Excerpted text
PCB Strikers

Personnel
- Captain: Muneeba Ali
- Coach: Waqar Orakzai

Team information
- Colours: Yellow
- Founded: 2021

History
- ODC wins: 0
- WT20 wins: 0

= PCB Strikers =

Pakistani women's cricket team

PCB Strikers are a Pakistani women's cricket team that compete in the Pakistan Women's One Day Cup and the PCB Women's Twenty20 Tournament. The Strikers have no geographical base, instead being made up of some of the best players from across Pakistan. They are captained by Muneeba Ali and coached by Waqar Orakzai. The side was formed ahead of the 2021–22 Pakistan Women's One Day Cup, adding to the previously three-team competition as a reflection of the growing number of female cricketers in Pakistan.

==History==
PCB Strikers were formed in 2021 to compete in the Pakistan Women's One Day Cup, expanding the competition from three teams to four, to allow greater opportunities for players to participate. In their first season, they were captained by Kainat Imtiaz and coached by Arshad Khan. In the group stage, they won two matches, both against PCB Dynamites, to finish third. They again beat PCB Dynamites in the third-place play-off.

In 2022–23, they competed in their first PCB Women's Twenty20 Tournament. The side finished third in the group stage, with one victory.

Exercise
Transcribe the PCB Strikers text from "PCB Strikers are" up to and including "cricketers in Pakistan.", keeping every word and mark unchanged.

Dataset section
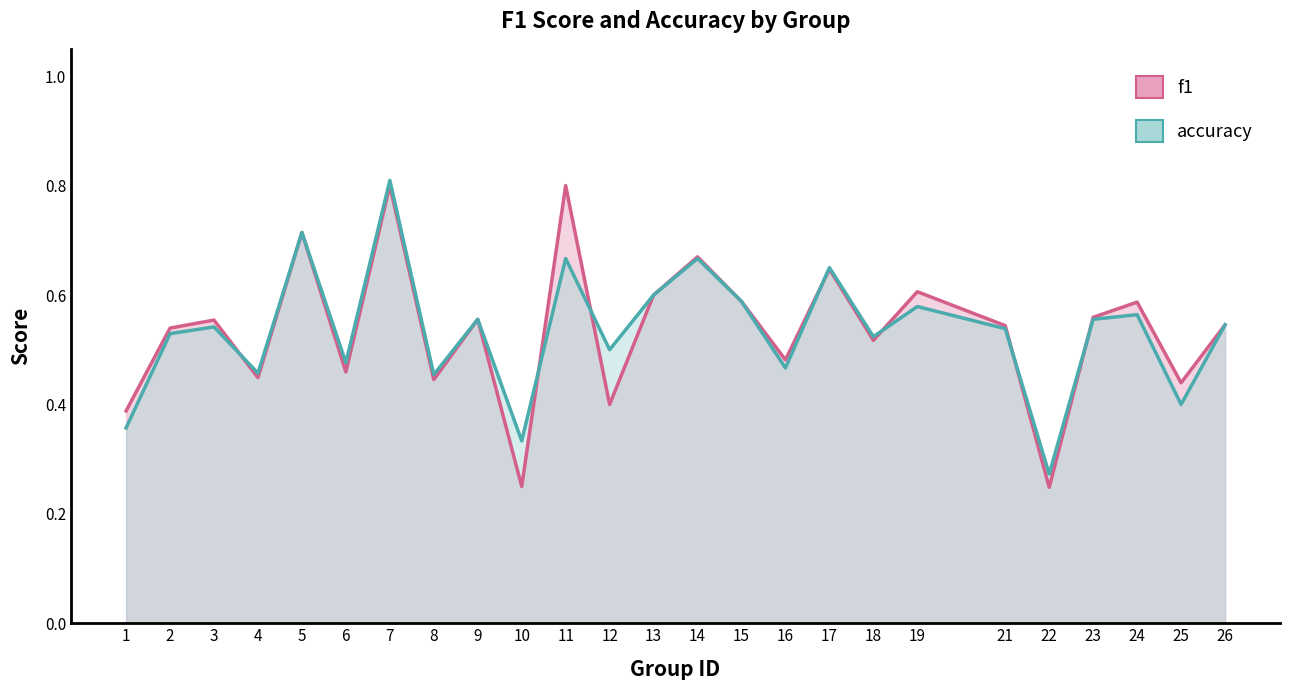

Reading left to right, extract all data points from this chart.

f1: 1=0.4	2=0.5	3=0.6	4=0.4	5=0.7	6=0.5	7=0.8	8=0.4	9=0.6	10=0.2	11=0.8	12=0.4	13=0.6	14=0.7	15=0.6	16=0.5	17=0.6	18=0.5	19=0.6	21=0.5	22=0.2	23=0.6	24=0.6	25=0.4	26=0.5
accuracy: 1=0.4	2=0.5	3=0.5	4=0.5	5=0.7	6=0.5	7=0.8	8=0.5	9=0.6	10=0.3	11=0.7	12=0.5	13=0.6	14=0.7	15=0.6	16=0.5	17=0.7	18=0.5	19=0.6	21=0.5	22=0.3	23=0.6	24=0.6	25=0.4	26=0.5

Reply
PCB Strikers are a Pakistani women's cricket team that compete in the Pakistan Women's One Day Cup and the PCB Women's Twenty20 Tournament. The Strikers have no geographical base, instead being made up of some of the best players from across Pakistan. They are captained by Muneeba Ali and coached by Waqar Orakzai. The side was formed ahead of the 2021–22 Pakistan Women's One Day Cup, adding to the previously three-team competition as a reflection of the growing number of female cricketers in Pakistan.